• Objective
Quote the records word for word from their start through the line containing "collectors: A. A. Heller & E. G. Heller", including that line.

• Data for processing
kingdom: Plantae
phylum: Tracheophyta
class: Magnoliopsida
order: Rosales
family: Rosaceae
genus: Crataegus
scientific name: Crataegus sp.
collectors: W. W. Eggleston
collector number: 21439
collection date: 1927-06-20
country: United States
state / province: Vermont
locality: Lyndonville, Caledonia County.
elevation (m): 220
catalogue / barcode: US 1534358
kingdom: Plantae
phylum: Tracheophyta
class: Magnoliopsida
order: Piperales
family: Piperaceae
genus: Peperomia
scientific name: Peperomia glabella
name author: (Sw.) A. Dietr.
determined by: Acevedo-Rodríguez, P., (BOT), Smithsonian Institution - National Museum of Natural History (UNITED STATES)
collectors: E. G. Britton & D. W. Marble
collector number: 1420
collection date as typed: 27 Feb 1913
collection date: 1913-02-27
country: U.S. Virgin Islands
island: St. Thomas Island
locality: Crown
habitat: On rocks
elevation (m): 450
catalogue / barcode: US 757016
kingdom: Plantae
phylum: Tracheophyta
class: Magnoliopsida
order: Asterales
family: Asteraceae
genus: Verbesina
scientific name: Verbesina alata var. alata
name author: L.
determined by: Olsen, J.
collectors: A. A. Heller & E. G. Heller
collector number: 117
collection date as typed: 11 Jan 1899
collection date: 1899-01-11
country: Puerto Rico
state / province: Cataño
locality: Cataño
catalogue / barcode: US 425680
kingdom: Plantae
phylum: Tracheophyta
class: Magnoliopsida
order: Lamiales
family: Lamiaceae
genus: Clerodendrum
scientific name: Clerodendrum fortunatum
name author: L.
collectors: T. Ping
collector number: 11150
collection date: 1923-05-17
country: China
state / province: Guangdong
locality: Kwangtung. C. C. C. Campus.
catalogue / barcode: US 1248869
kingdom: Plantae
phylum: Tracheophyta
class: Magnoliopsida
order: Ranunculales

• Correct output
kingdom: Plantae
phylum: Tracheophyta
class: Magnoliopsida
order: Rosales
family: Rosaceae
genus: Crataegus
scientific name: Crataegus sp.
collectors: W. W. Eggleston
collector number: 21439
collection date: 1927-06-20
country: United States
state / province: Vermont
locality: Lyndonville, Caledonia County.
elevation (m): 220
catalogue / barcode: US 1534358
kingdom: Plantae
phylum: Tracheophyta
class: Magnoliopsida
order: Piperales
family: Piperaceae
genus: Peperomia
scientific name: Peperomia glabella
name author: (Sw.) A. Dietr.
determined by: Acevedo-Rodríguez, P., (BOT), Smithsonian Institution - National Museum of Natural History (UNITED STATES)
collectors: E. G. Britton & D. W. Marble
collector number: 1420
collection date as typed: 27 Feb 1913
collection date: 1913-02-27
country: U.S. Virgin Islands
island: St. Thomas Island
locality: Crown
habitat: On rocks
elevation (m): 450
catalogue / barcode: US 757016
kingdom: Plantae
phylum: Tracheophyta
class: Magnoliopsida
order: Asterales
family: Asteraceae
genus: Verbesina
scientific name: Verbesina alata var. alata
name author: L.
determined by: Olsen, J.
collectors: A. A. Heller & E. G. Heller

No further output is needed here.